_PROBLEM:_
Rewrite the lines from the line with "xảo về kiên" to the line with "thiện xảo về chỉ trú trong Thiền định.", replacing "Tỷ-kheo" with "Tỳ-kheo" and leaving everything else unchanged.

_RECORDED INFORMATION:_
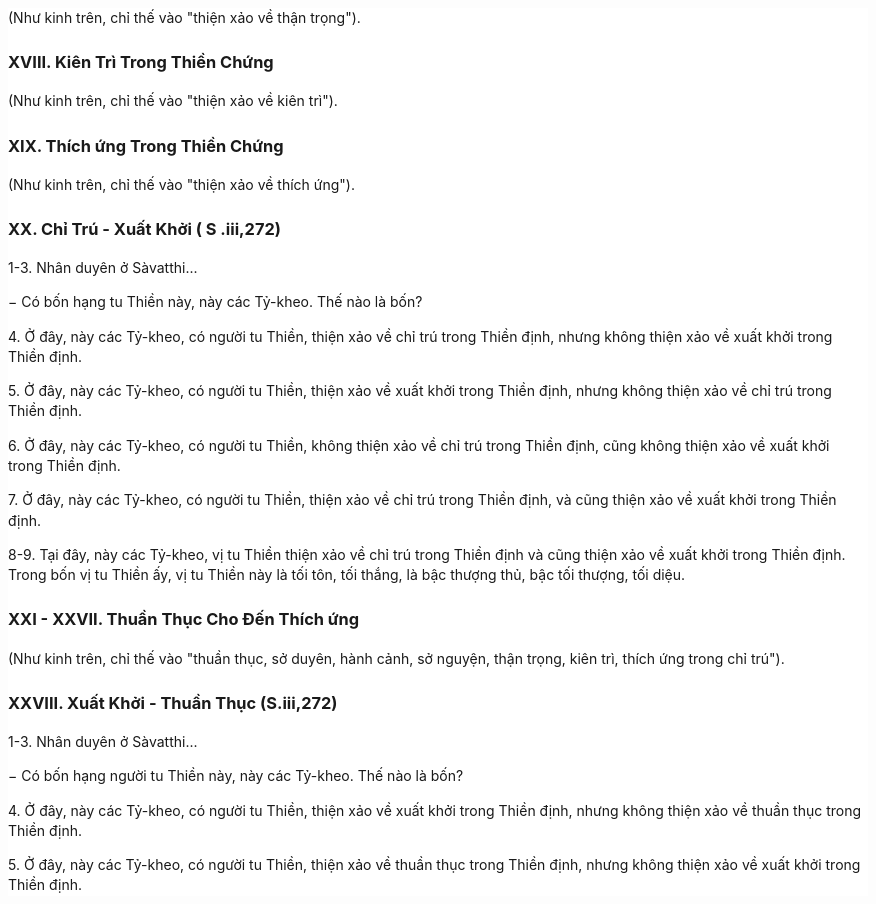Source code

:(Như kinh trên, chỉ thế vào "thiện xảo về thận trọng").


### XVIII. Kiên Trì Trong Thiền Chứng

(Như kinh trên, chỉ thế vào "thiện xảo về kiên trì").


### XIX. Thích ứng Trong Thiền Chứng

(Như kinh trên, chỉ thế vào "thiện xảo về thích ứng").


### XX. Chỉ Trú - Xuất Khởi ( S .iii,272)

1-3. Nhân duyên ở Sàvatthi...

− Có bốn hạng tu Thiền này, này các Tỷ-kheo. Thế nào là bốn?

4\. Ở đây, này các Tỷ-kheo, có người tu Thiền, thiện xảo về chỉ trú trong Thiền định, nhưng không thiện
xảo về xuất khởi trong Thiền định.

5\. Ở đây, này các Tỷ-kheo, có người tu Thiền, thiện xảo về xuất khởi trong Thiền định, nhưng không
thiện xảo về chỉ trú trong Thiền định.

6\. Ở đây, này các Tỷ-kheo, có người tu Thiền, không thiện xảo về chỉ trú trong Thiền định, cũng không
thiện xảo về xuất khởi trong Thiền định.

7\. Ở đây, này các Tỷ-kheo, có người tu Thiền, thiện xảo về chỉ trú trong Thiền định, và cũng thiện xảo
về xuất khởi trong Thiền định.

8-9. Tại đây, này các Tỷ-kheo, vị tu Thiền thiện xảo về chỉ trú trong Thiền định và cũng thiện xảo về
xuất khởi trong Thiền định. Trong bốn vị tu Thiền ấy, vị tu Thiền này là tối tôn, tối thắng, là bậc thượng
thủ, bậc tối thượng, tối diệu.


### XXI - XXVII. Thuần Thục Cho Ðến Thích ứng

(Như kinh trên, chỉ thế vào "thuần thục, sở duyên, hành cảnh, sở nguyện, thận trọng, kiên trì, thích ứng
trong chỉ trú").


### XXVIII. Xuất Khởi - Thuần Thục (S.iii,272)

1-3. Nhân duyên ở Sàvatthi...

− Có bốn hạng người tu Thiền này, này các Tỷ-kheo. Thế nào là bốn?

4\. Ở đây, này các Tỷ-kheo, có người tu Thiền, thiện xảo về xuất khởi trong Thiền định, nhưng không
thiện xảo về thuần thục trong Thiền định.

5\. Ở đây, này các Tỷ-kheo, có người tu Thiền, thiện xảo về thuần thục trong Thiền định, nhưng không
thiện xảo về xuất khởi trong Thiền định.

_RESULT FOR THIS TASK:_
(Như kinh trên, chỉ thế vào "thiện xảo về kiên trì").


### XIX. Thích ứng Trong Thiền Chứng

(Như kinh trên, chỉ thế vào "thiện xảo về thích ứng").


### XX. Chỉ Trú - Xuất Khởi ( S .iii,272)

1-3. Nhân duyên ở Sàvatthi...

− Có bốn hạng tu Thiền này, này các Tỳ-kheo. Thế nào là bốn?

4\. Ở đây, này các Tỳ-kheo, có người tu Thiền, thiện xảo về chỉ trú trong Thiền định, nhưng không thiện
xảo về xuất khởi trong Thiền định.

5\. Ở đây, này các Tỳ-kheo, có người tu Thiền, thiện xảo về xuất khởi trong Thiền định, nhưng không
thiện xảo về chỉ trú trong Thiền định.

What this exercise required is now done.